Bu hususla ilgili -eserimizde de geçen- bir hâdiseyi zikretmek isterim:

Rasûlullah -sallâllâhu aleyhi ve sellem- Efendimiz’in ashâbından bir kişi, içinde tatlı su gözesi bulunan bir dağ yolundan geçer. Orası çok hoşuna gider ve:

“–Keşke insanlardan ayrılıp şu vâdide otursam. Ama Rasûlullah -sallâllâhu aleyhi ve sellem-r’den izin almadan bunu aslâ yapamam.” der. Sonra arzusunu Rasûlullah -sallâllâhu aleyhi ve sellem-’e anlatır.
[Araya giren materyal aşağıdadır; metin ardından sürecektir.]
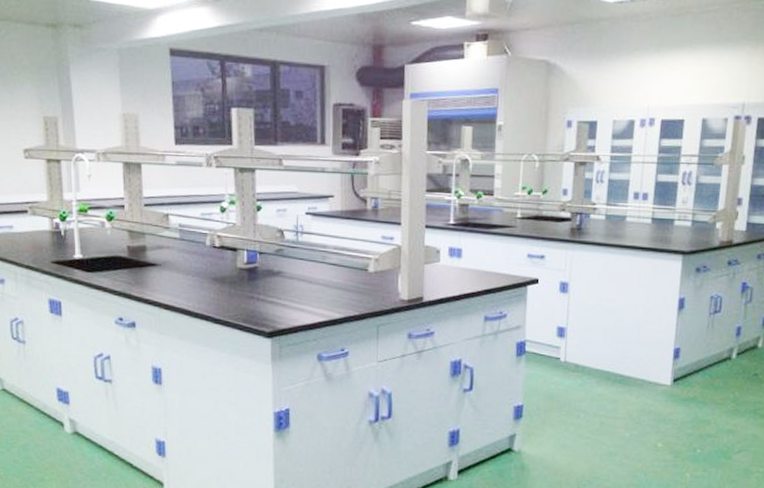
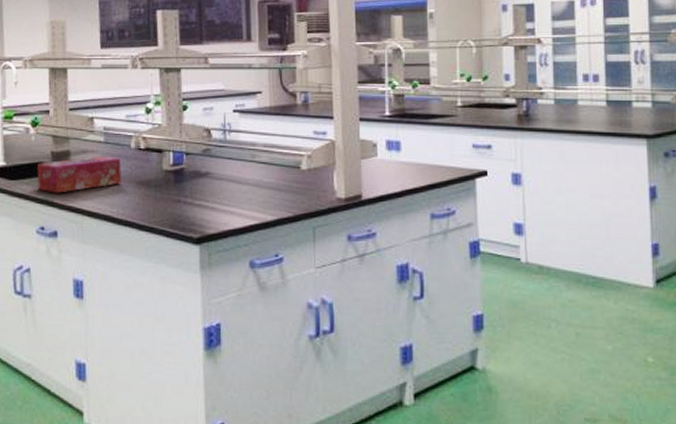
tissue box: none [114,252,197,287] -> present [37,156,121,193]

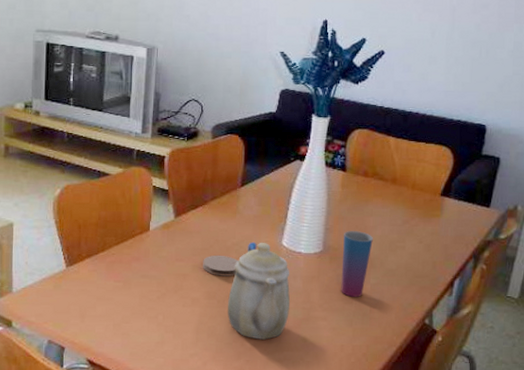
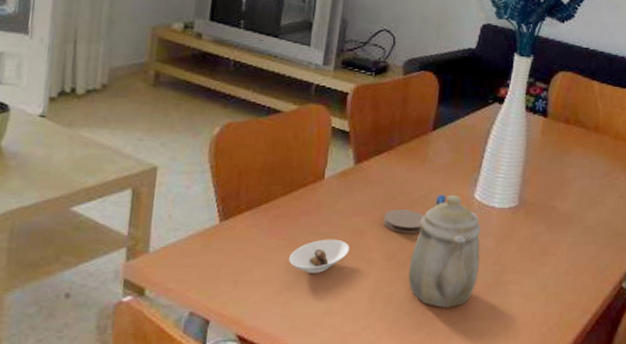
saucer: none [125,281,175,309] -> present [289,239,349,273]
cup: present [341,231,373,297] -> none [535,183,572,258]

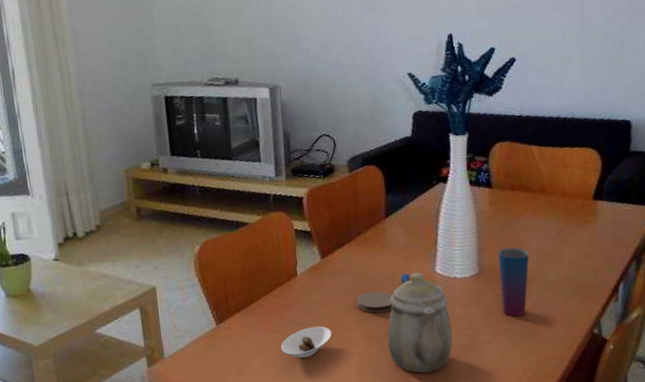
cup: none [535,183,572,258] -> present [498,247,529,317]

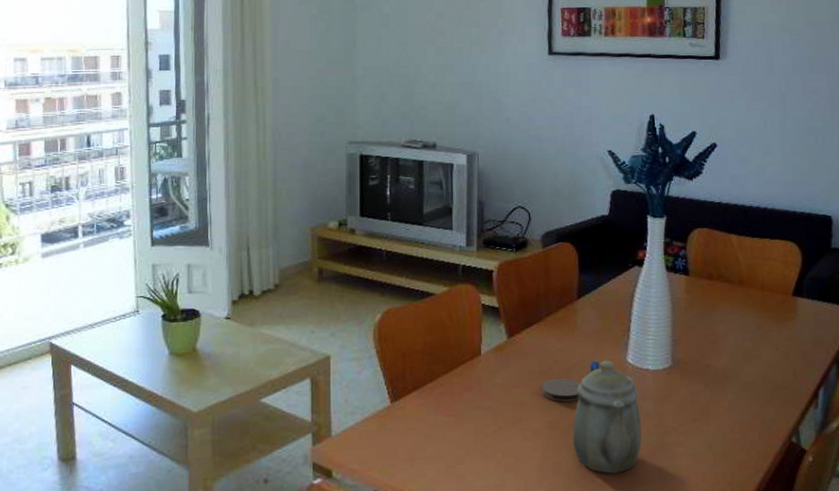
saucer: present [281,326,332,358] -> none [458,412,513,447]
cup: present [498,247,529,317] -> none [693,341,726,417]

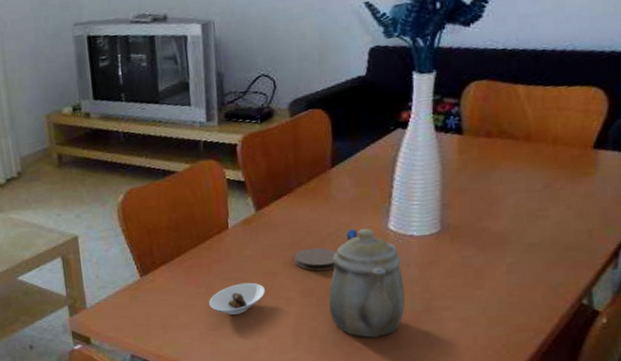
saucer: none [458,412,513,447] -> present [209,282,265,315]

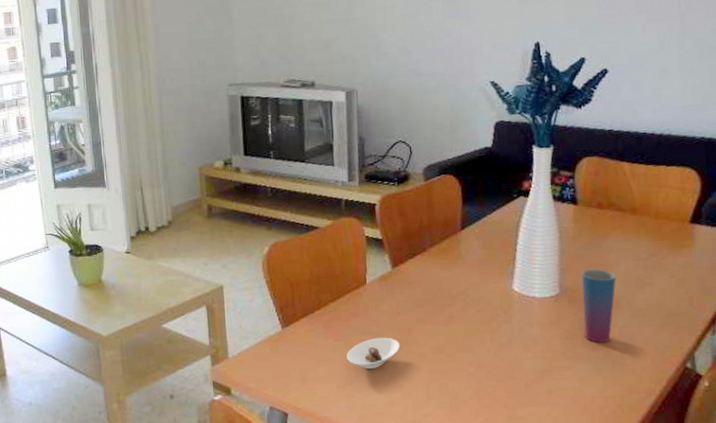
coaster: present [294,247,337,271] -> none [427,305,466,328]
teapot: present [329,228,405,338] -> none [459,288,529,395]
cup: none [466,203,505,281] -> present [582,269,616,343]

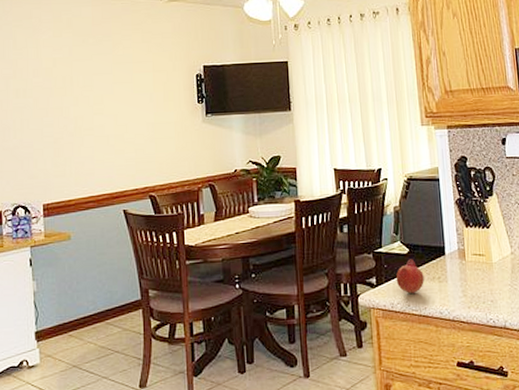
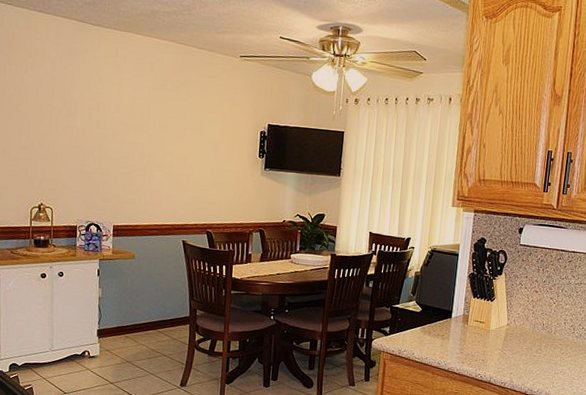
fruit: present [396,259,424,294] -> none [406,317,430,345]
Efendimiz -sallâllâhu aleyhi ve sellem-:

“–Sakın böyle bir şey yapma! Çünkü sizden birinin Allah yolunda çalışıp gayret sarf etmesi, evinde oturup yetmiş sene namaz kılmasından daha fazîletlidir…” buyurur. (Tirmizî, Fedâilü’l-Cihâd, 17)
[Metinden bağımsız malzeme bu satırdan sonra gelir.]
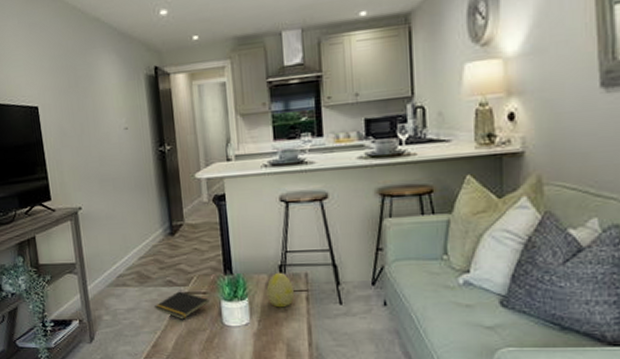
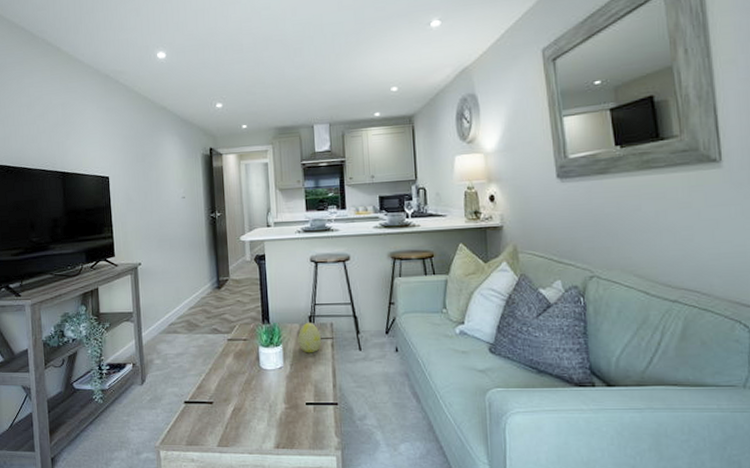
notepad: present [153,291,209,320] -> none [200,338,249,364]

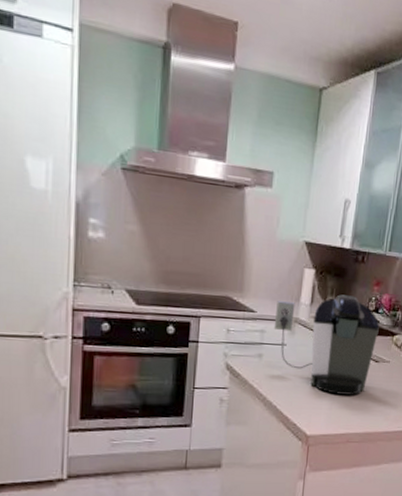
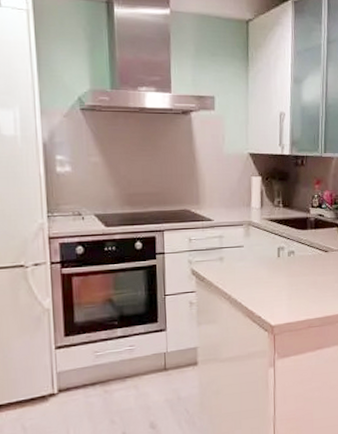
coffee maker: present [273,294,379,395] -> none [230,196,324,286]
Bugün bizler de evimizde, yakın çevremizde, sokağımızda, işimizde, çarşı-pazarda, velhâsıl toplumun içinde “halvet der encümen” düsturuyla, “el kârda gönül yarda” şuuruyla, yani halkın içinde Hak’la beraberliği yaşamak mecburiyetindeyiz.
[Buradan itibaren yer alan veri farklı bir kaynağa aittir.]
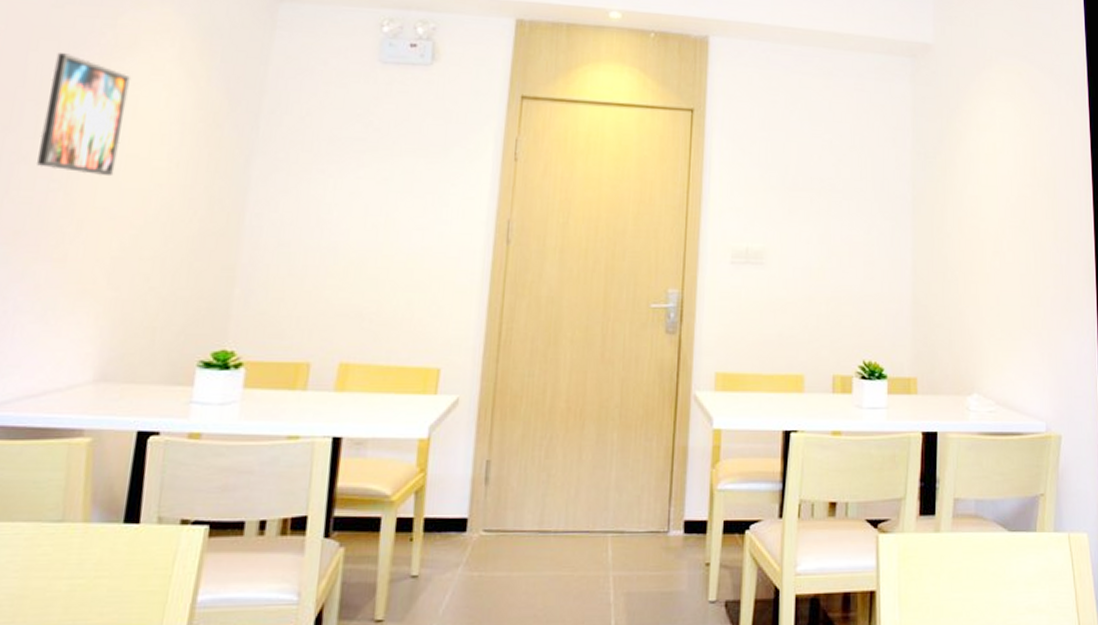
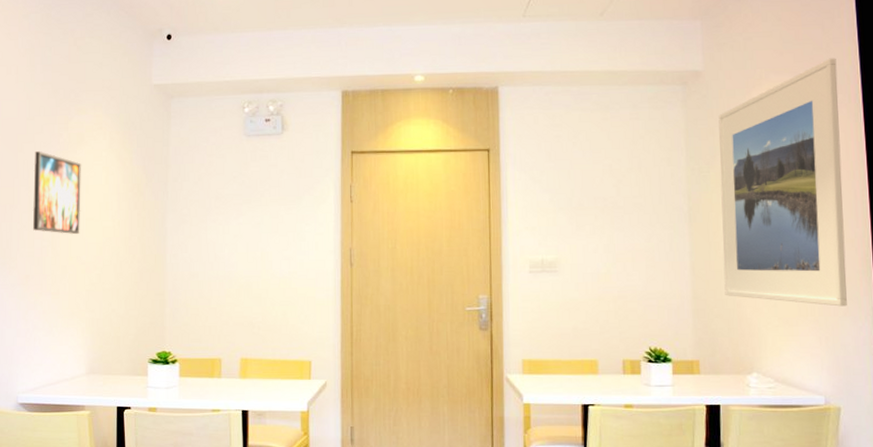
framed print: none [946,45,1070,319] -> present [718,58,847,307]

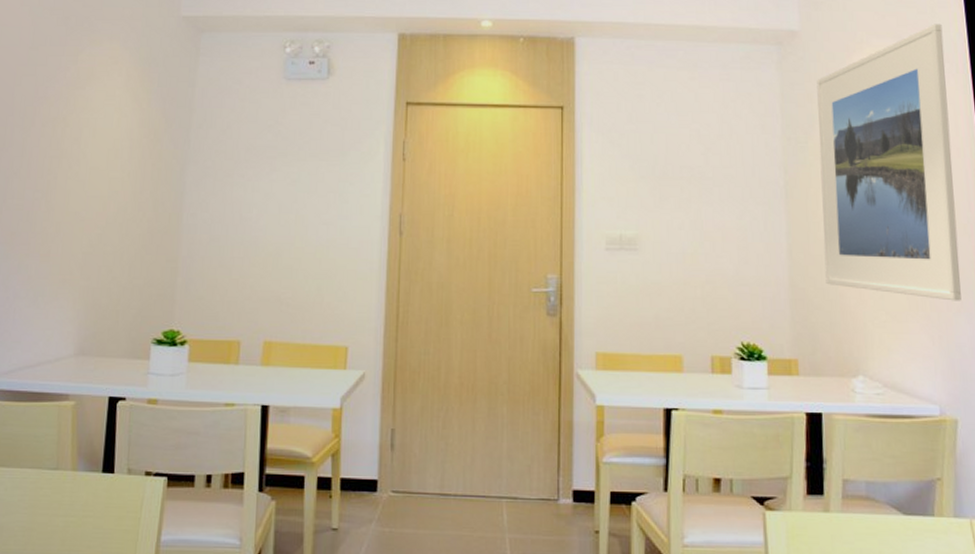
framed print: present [32,151,81,235] -> none [24,86,90,186]

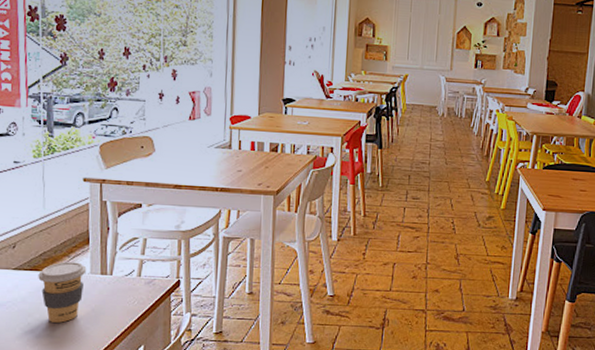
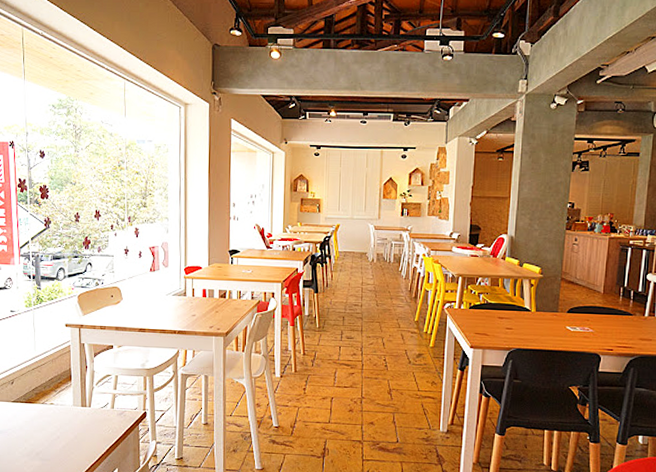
coffee cup: present [38,262,87,323] -> none [32,395,70,448]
ALTINOLUK: Efendim; son olarak, Altınoluk Dergimizin bu dönem abonelerine vereceği bu hediye kitabı alan bir okuyucuya âzamî istifade için nasıl bir okuma usûlü tavsiye edersiniz?

Osman Nûri Topbaş Hocaefendi: Faydalı okuma, gönül gözüyle okumadır. Kıymetli okuyucularımıza da, “Müslümanın Gönül Dünyası”nı gönül gözüyle okumalarını tavsiye ederiz.

Okunan her bir nükteyi tefekkür ederek, okuduklarıyla kendi vaziyetlerini mîzân ederek, kendilerine âdeta bir reçete çıkararak okumalarını ve -şâyet dinliyorlarsa- tasavvufî sohbetlerin âdâbına riâyet ederek dinlemelerini tavsiye ederiz. Ashâb-ı kirâmın sohbetlerde büründükleri dikkat ve edep hâline riâyet ederek, tefekkürle dinlemelerini arzu ederiz.

Fakat işin en mühim tarafı, elbette, okuduğunu anlamak ve hayatına tatbik edebilmektir. Zira okumak, söylemek, dinlemek kolaydır. Esas zor ve kıymetli olan, öğrendiklerini yaşayıp yaşatabilmektir. Öğrendiğimiz hakîkatlerle amel edebildiğimiz nisbette, gönlümüzde o hususla ilgili bambaşka ufuklar açılır, idrâkimiz inkişâf eder, sır ve hikmetlerden hisseler almaya başlarız -inşâallah-.

Rabbimiz’den bu hususta da -kendimizle birlikte- bütün kardeşlerimize muvaffakıyetler niyâz ederiz. Gayret kuldan, tevfik Allah’tandır.

Cenâb-ı Hak, bu nâçizâne eserimiz vesîlesiyle, kıymetli kardeşlerimizin gönüllerinde -inşâallah- hayırlı tesirler halkeylesin.

Âmîn!..

[1] Bkz. el-Bakara, 2; el-İsrâ, 82; el-Mâide 64, 68.